Black and white photograph of two kids bundled up in winter clothes, sitting on sleds in the snow. On the left is a younger boy and on the right is an older girl, his sister.

My kids need me to know the limits of my own capacity, and to build my boundaries around them because I am human. I get to be flawed and inconsistent and messy. I get to have preferences. I get to have feelings. And so do they.

I can use my boundaries to show my kids how to honor the space they unconditionally deserve to take up in the world. Especially when they have big messy feelings, when they’re struggling. Because that’s part of being human too.

In doing so, I’m learning to protect and care for the most vulnerable parts of myself, the parts that still don’t feel like they belong, the parts that have lost their voice asking for what they need, the parts that were shamed into silence.

I can only hope that by holding my own boundaries around my kids, that they are learning that their needs have a voice worth listening to.

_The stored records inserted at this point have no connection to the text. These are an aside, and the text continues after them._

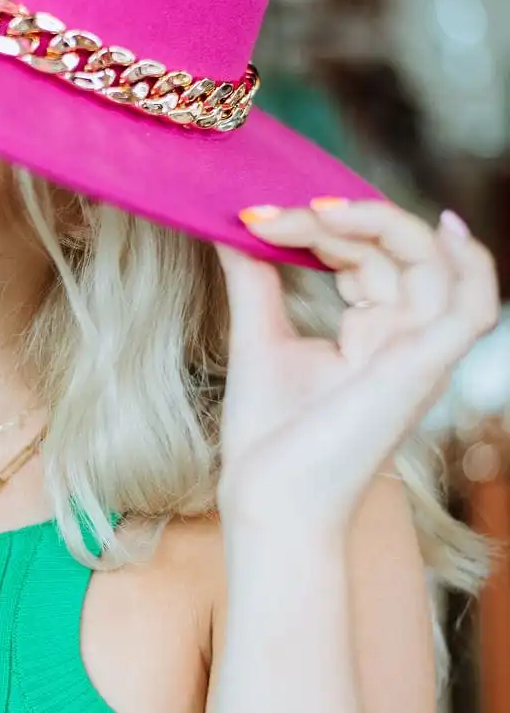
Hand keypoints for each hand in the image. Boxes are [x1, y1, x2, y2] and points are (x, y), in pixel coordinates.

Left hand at [213, 200, 499, 532]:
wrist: (268, 498)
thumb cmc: (268, 438)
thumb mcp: (259, 337)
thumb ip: (255, 279)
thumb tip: (236, 224)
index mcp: (373, 336)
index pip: (370, 256)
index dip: (324, 225)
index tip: (258, 216)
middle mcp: (405, 342)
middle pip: (399, 250)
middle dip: (340, 220)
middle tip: (273, 217)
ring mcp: (419, 355)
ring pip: (435, 263)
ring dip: (380, 224)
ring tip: (317, 214)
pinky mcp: (425, 369)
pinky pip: (475, 307)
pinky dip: (471, 264)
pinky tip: (446, 228)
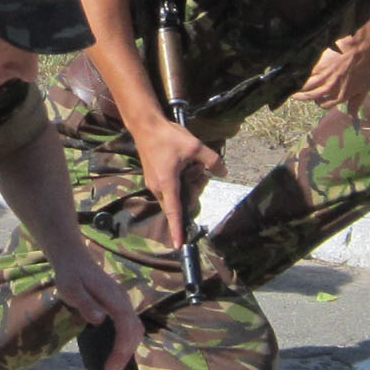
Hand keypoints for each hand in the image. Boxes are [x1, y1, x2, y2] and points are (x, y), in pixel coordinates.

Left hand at [48, 249, 143, 369]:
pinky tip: (117, 351)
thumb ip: (85, 303)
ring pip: (135, 328)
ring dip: (127, 349)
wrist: (74, 259)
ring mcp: (123, 301)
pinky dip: (127, 341)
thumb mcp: (70, 289)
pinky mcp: (119, 305)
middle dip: (125, 353)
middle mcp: (123, 299)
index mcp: (113, 297)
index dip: (121, 348)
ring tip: (113, 366)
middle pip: (134, 330)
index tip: (110, 366)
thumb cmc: (70, 275)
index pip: (125, 326)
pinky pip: (129, 325)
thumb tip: (100, 320)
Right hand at [134, 116, 223, 248]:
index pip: (174, 212)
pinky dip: (180, 181)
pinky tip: (184, 164)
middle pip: (180, 202)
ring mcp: (153, 183)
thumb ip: (212, 160)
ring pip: (175, 195)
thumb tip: (224, 172)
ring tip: (193, 165)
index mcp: (167, 184)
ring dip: (188, 184)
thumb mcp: (194, 146)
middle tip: (200, 172)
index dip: (177, 229)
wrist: (145, 125)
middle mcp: (157, 187)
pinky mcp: (153, 177)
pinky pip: (170, 188)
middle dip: (194, 191)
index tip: (179, 245)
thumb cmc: (168, 137)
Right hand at [293, 40, 369, 113]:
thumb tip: (351, 116)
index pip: (324, 105)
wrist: (358, 48)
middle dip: (301, 97)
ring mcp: (322, 78)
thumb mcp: (365, 87)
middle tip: (295, 95)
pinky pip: (303, 74)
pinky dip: (296, 75)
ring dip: (296, 88)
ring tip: (288, 85)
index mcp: (341, 96)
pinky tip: (291, 73)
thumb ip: (356, 103)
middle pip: (310, 97)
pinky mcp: (317, 67)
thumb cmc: (365, 66)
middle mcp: (329, 89)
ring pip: (305, 87)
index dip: (319, 102)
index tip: (316, 99)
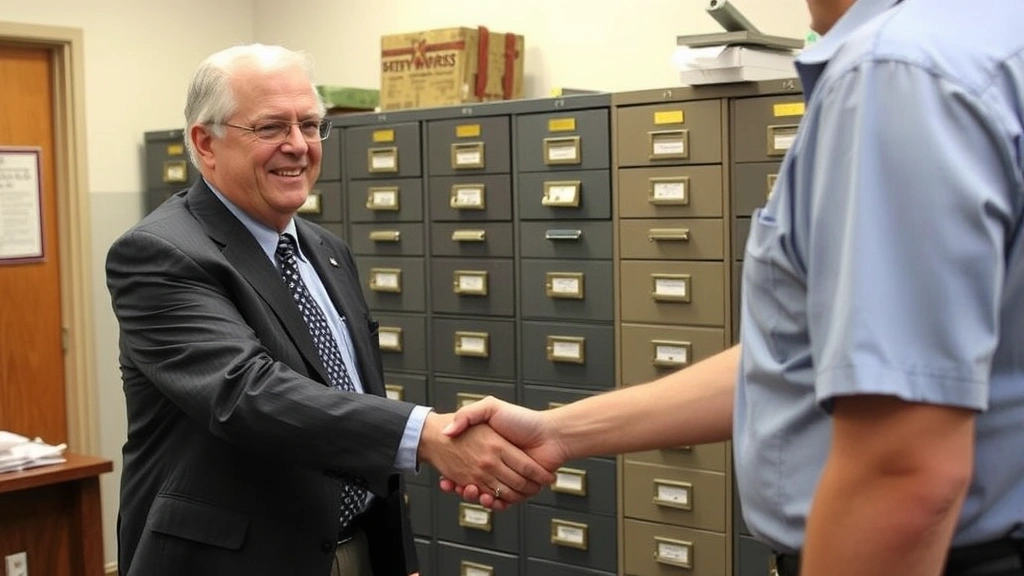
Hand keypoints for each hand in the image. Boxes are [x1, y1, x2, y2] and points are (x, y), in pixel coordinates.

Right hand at [417, 412, 554, 505]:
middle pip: (474, 483)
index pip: (465, 466)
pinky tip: (486, 498)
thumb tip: (448, 430)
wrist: (551, 434)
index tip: (447, 479)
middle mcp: (496, 464)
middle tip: (459, 486)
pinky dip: (494, 504)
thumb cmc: (523, 419)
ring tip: (470, 490)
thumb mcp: (491, 407)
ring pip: (485, 495)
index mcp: (489, 449)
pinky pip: (502, 501)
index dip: (454, 475)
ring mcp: (507, 478)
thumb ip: (469, 414)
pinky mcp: (519, 490)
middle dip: (464, 488)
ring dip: (476, 497)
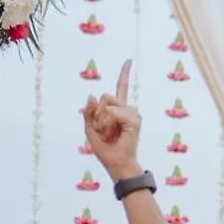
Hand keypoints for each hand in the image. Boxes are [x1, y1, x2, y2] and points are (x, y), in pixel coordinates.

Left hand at [82, 60, 142, 180]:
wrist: (115, 163)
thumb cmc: (105, 149)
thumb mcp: (90, 129)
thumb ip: (88, 113)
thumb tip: (91, 95)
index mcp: (118, 110)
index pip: (121, 88)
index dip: (125, 74)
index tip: (129, 60)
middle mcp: (127, 110)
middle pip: (105, 96)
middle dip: (97, 114)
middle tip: (103, 131)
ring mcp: (132, 114)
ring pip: (108, 105)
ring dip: (102, 122)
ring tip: (109, 134)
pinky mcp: (134, 121)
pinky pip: (114, 113)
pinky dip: (108, 122)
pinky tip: (114, 132)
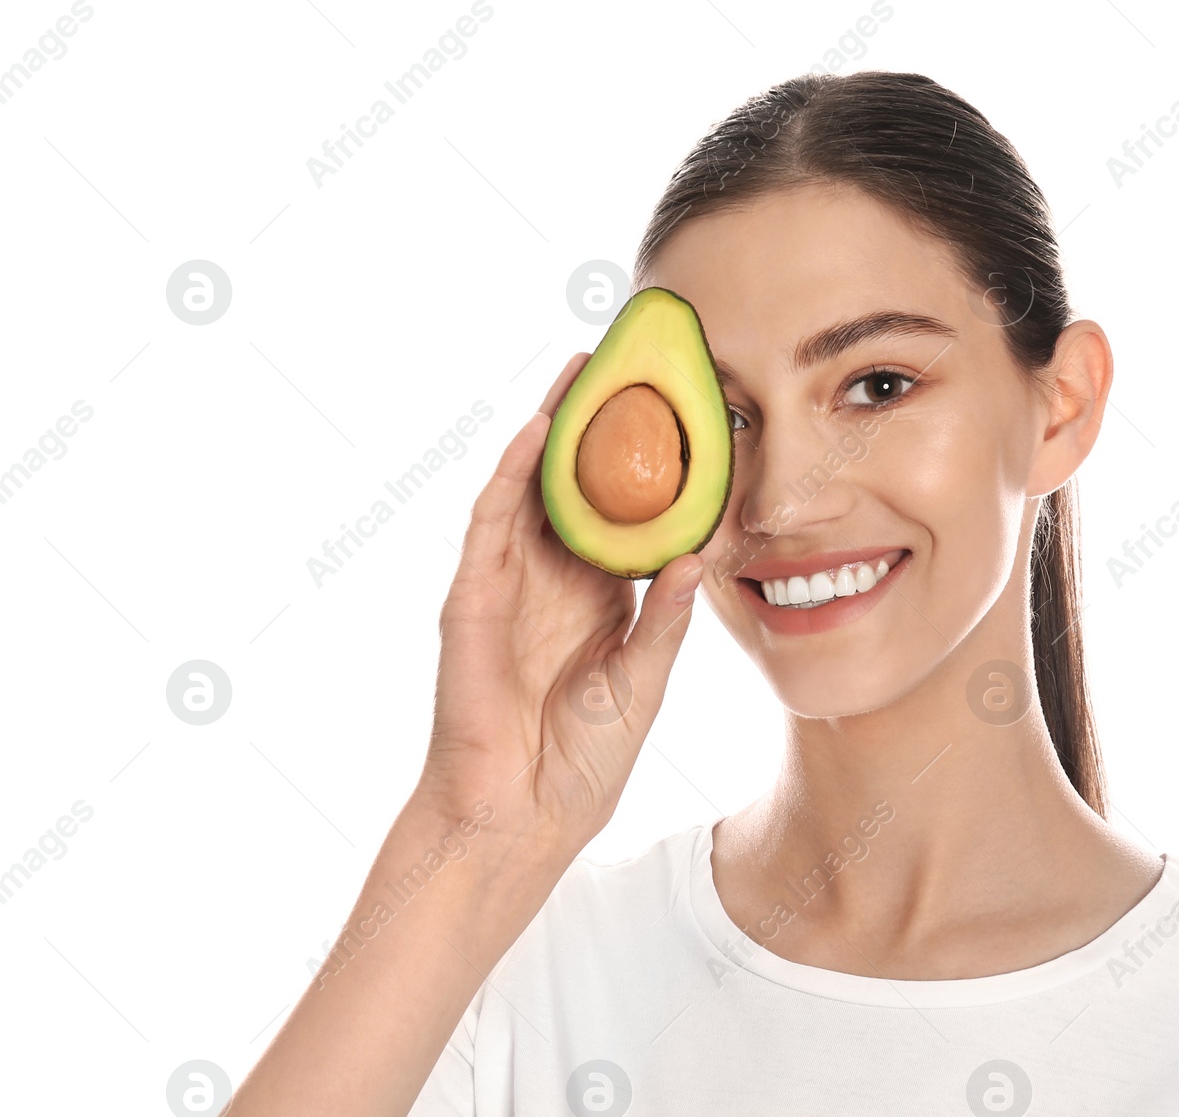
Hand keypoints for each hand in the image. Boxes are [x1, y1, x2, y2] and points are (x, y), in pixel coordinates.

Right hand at [419, 352, 703, 866]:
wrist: (521, 820)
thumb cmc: (581, 762)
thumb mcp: (643, 682)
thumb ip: (666, 620)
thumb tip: (700, 554)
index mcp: (596, 598)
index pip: (619, 512)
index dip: (642, 465)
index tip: (676, 413)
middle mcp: (551, 581)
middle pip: (571, 485)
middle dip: (593, 426)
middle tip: (625, 363)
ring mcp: (507, 586)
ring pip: (527, 489)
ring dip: (548, 428)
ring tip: (578, 370)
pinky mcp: (472, 600)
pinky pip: (489, 526)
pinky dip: (510, 476)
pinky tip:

“…my ND kids need boundaries, but not the boundaries I force onto them based on my own experience and expectations.
They need the boundaries that I have learned to transform from looming walls around the parts of my identity that my parents, my teachers, and my peers found unsavory, into gentle arms that I can use to hold myself.”

Herein lies the root of the problem with boundaries for ND parents like myself.

Many of us who discovered our neurodivergence in adulthood grew up around unhealthy boundaries. Boundaries as a source of trauma. Boundaries drawn tight around us that were mechanisms of control and invalidation. This isn’t a legacy I want to pass on to my own children.

We either come from a grind background – work harder, mask harder, try harder, and maybe you’ll win the battle against your own brain – and thereby earn the right to have your needs met, or a giver background, where people-pleasing is the path to survival, and people can only be pleased if you suppress your own needs in favor of theirs.(*) Or if you’re super lucky, like me, you do both! Hooray!

Grinders can’t boundary because they hold themselves to absurdly high standards, and mistake any trespass as a cue that they’ve just not pushed themselves hard enough.

Givers can’t boundary because they’ve become so divorced from their own needs that the idea of expressing them is utterly terrifying.

Both will collapse into burnout before admitting that they deserve to define the terms of their own existence.

Black and white photograph of four people in an old convertible, seen at an angle from the side.

So when we as parents, and as humans, need to advocate for ourselves with our children, we don’t really know how. And even if we were good at setting boundaries, we wouldn’t know where to put them.

We either push our kids to unrealistic standards with our grinding, or give in to their needs at the expense of our own because self-sacrifice is what we givers think love feels like.

So yeah, my ND kids need boundaries, but not the boundaries I force onto them based on my own experience and expectations.

They need the boundaries that I have learned to transform from looming walls around the parts of my identity that my parents, my teachers, and my peers found unsavory, into gentle arms that I can use to hold myself.

So please, if you don’t like pox, or aren’t prepared for a lecture on what sort of boundaries my neurodivergent kids and I actually need, next time you feel compelled to offer up a patronizing “kids need boundaries” in my presence, maybe just don’t.

(*) After writing this, I listened to a talk by Robyn Gobbel about modifying the language of polyvagal theory to make it accessible to neurodivergent kids so they can better understand their nervous systems, and realized that the grinder and giver types I described (based on my own experience) match up extremely well with her “watchdog” and “possum” pathways of autonomous nervous system response. Grinder/watchdog represents the fight/flight activation of sympathetic nervous system arousal and the Giver/possum leans more toward the fawn/flop shut-down response of the dorsal vagal state when the body is no longer trying to escape danger, but to conserve energy in response to an unavoidable situation. I love it when the science explains my observations!